A man attempts to move a stationary object that weighs 152 N. The coefficient of static friction is .35 and the kinetic friction is .27
1. How much force must be applied to get the cabinet moving?
2. If the same force required to start the motion is applied to the cabinet after it starts to move, what is the cabinet's acceleration?
please help me!
2007-11-20 06:43:42 · 2 answers · asked by hotmvper2k3 1 in Science & Mathematics ➔ Physics
The force of static friction is P = uN = (.35)(152 N)
Solve for P; the man will have to apply that much force to get the object moving.
Once it's moving, if the man continues to apply the same force Newton's Second Law is
F = ma = P - uN where this time u is the coefficient of kinetic friction. You already solved for P; N is still 152 N, and u is .27. The mass of the cabinet is 152 N / 9.8 m/s^2 (that is, weight = mg and you already have mg). Now you can solve for a, the acceleration of the object.
2007-11-20 06:59:12 · answer #1 · answered by jgoulden 7 · 0⤊ 0⤋
In order to start the cabinet moving force=(coefficient of static friction)*(normal force) ie. F=(.35)*(152N)=53.2N. After it has started moving the acceleration can be found be subtracting the starting force from the force required to keep it moving ie. F=(.27)(152N)=41.04N. That means that a force is applied which is 12.16N. Then use F=ma to find the acceleration. (Note that m=152N/(9.8m/s^2)=15.51kg.) Solve for a.
2007-11-20 15:01:00 · answer #2 · answered by jedd c 3 · 0⤊ 0⤋

Requirement A: Select each line of the records that contains the string "Amputasi", with case counting.
The records below are unrelated to the friction thread.

The input:
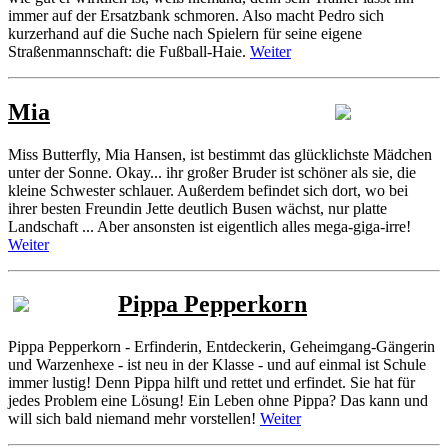
immer auf der Ersatzbank schmoren. Also macht Pedro sich
kurzerhand auf die Suche nach Spielern für seine eigene
Straßenmannschaft: die Fußball-Haie.
Weiter
Mia
Miss Butterfly, Mia Hansen, ist bestimmt das glücklichste Mädchen
unter der Sonne. Okay... ihr großer Bruder ist schöner als sie, die
kleine Schwester schlauer. Außerdem befindet sich dort, wo bei
ihrer besten Freundin Jette deutlich Busen wächst, nur platte
Landschaft ... Aber ansonsten ist eigentlich alles mega-giga-irre!
Weiter
Pippa Pepperkorn
Pippa Pepperkorn - Erfinderin, Entdeckerin, Geheimgang-Gängerin
und Warzenhexe - ist neu in der Klasse - und auf einmal ist Schule
immer lustig! Denn Pippa hilft und rettet und erfindet. Sie hat für
jedes Problem eine Lösung! Ein Leben ohne Pippa? Das kann und
will sich bald niemand mehr vorstellen!
Weiter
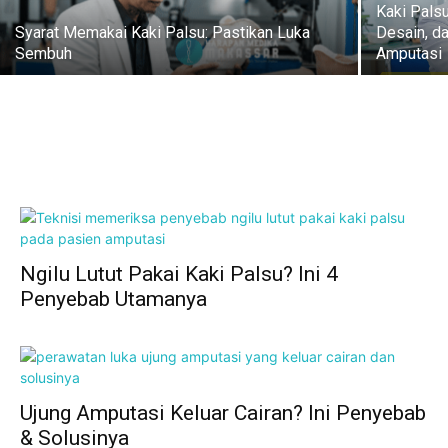
Kaki Pals
Syarat Memakai Kaki Palsu: Pastikan Luka
Desain, d
Sembuh
Amputasi
Ngilu Lutut Pakai Kaki Palsu? Ini 4
Penyebab Utamanya
Ujung Amputasi Keluar Cairan? Ini Penyebab
& Solusinya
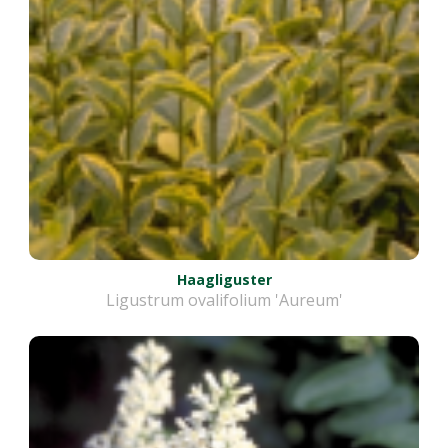
Haagliguster
Ligustrum ovalifolium 'Aureum'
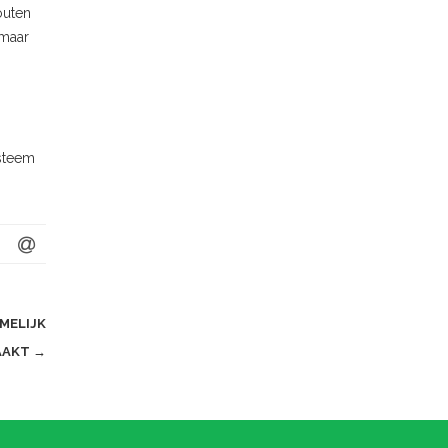
outen
 maar
ysteem
MELIJK
AAKT
→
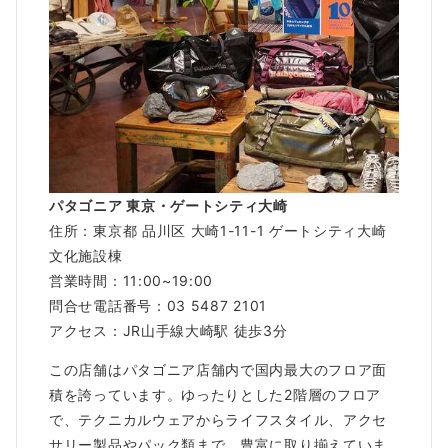
パタゴニア 東京・ゲートシティ大崎
住所：東京都 品川区 大崎1-11-1 ゲートシティ大崎
文化施設棟
営業時間：11:00~19:00
問合せ電話番号：03 5487 2101
アクセス：JR山手線大崎駅 徒歩3分
この店舗はパタゴニア店舗内で国内最大のフロア面
積を誇っています。ゆったりとした2階層のフロア
で、テクニカルウェアからライフスタイル、アクセ
サリー製品やパック類まで、豊富に取り揃えていま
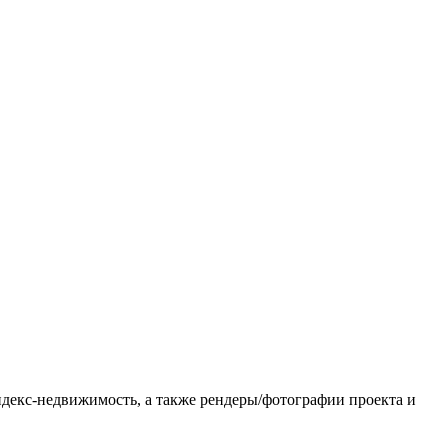
ндекс-недвижимость, а также рендеры/фотографии проекта и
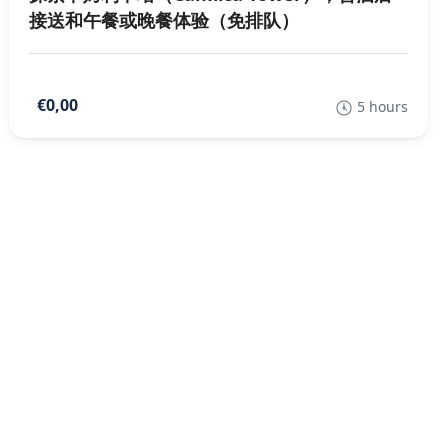
接送和午餐或晚餐体验（免排队）
€0,00
5 hours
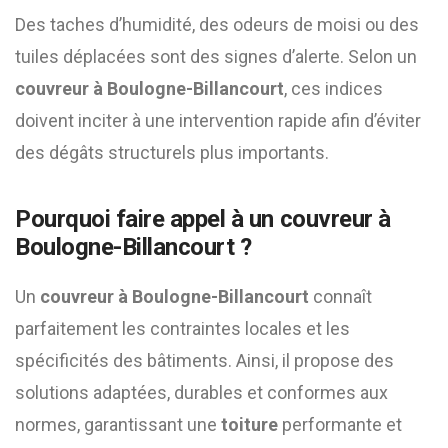
Des taches d’humidité, des odeurs de moisi ou des
tuiles déplacées sont des signes d’alerte. Selon un
couvreur à Boulogne-Billancourt
, ces indices
doivent inciter à une intervention rapide afin d’éviter
des dégâts structurels plus importants.
Pourquoi faire appel à un
couvreur à
Boulogne-Billancourt
?
Un
couvreur à Boulogne-Billancourt
connaît
parfaitement les contraintes locales et les
spécificités des bâtiments. Ainsi, il propose des
solutions adaptées, durables et conformes aux
normes, garantissant une
toiture
performante et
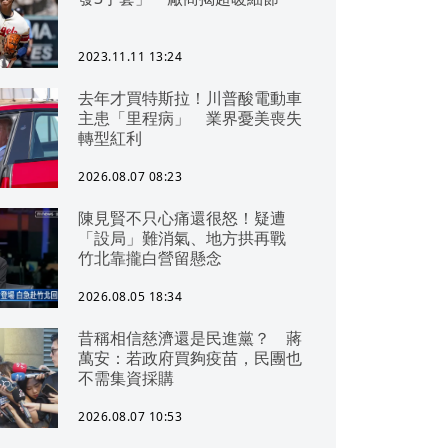
2023.11.11 13:24
去年才買特斯拉！川普酸電動車
主患「里程病」 業界憂美喪失
轉型紅利
2026.08.07 08:23
陳見賢不只心痛還很怒！疑遭
「設局」難消氣、地方拱再戰
竹北靠攏白營留懸念
2026.08.05 18:34
昔稱相信慈濟還是民進黨？ 蔣
萬安：若政府買夠疫苗，民團也
不需集資採購
2026.08.07 10:53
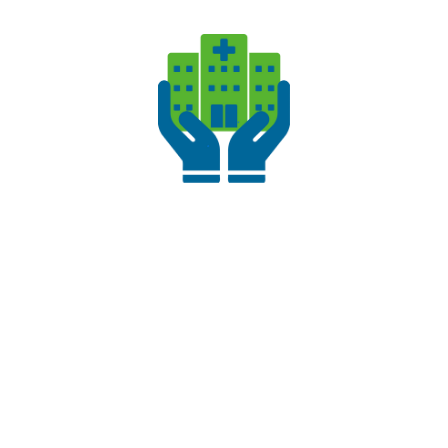
monitorare condizioni croniche con maggiore
precisione.
L’integrazione di queste tecnologie nel sistema
sanitario non solo migliora l’efficienza
dell’assistenza, ma permette ai pazienti di assumere
un ruolo più attivo e informato nella gestione della
propria salute.
Potrebbe interessarti anche il nostro articolo
:
Telemedicina e assistenza remota: il futuro della
sanità
Ostacoli al
coinvolgimento del
paziente e come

Requirement B: List every numerical result that the second answer in the friction thread works out.

Answer A:
Amputasi
Ujung Amputasi Keluar Cairan? Ini Penyebab

Answer B:
53.2N
41.04N
12.16N
15.51kg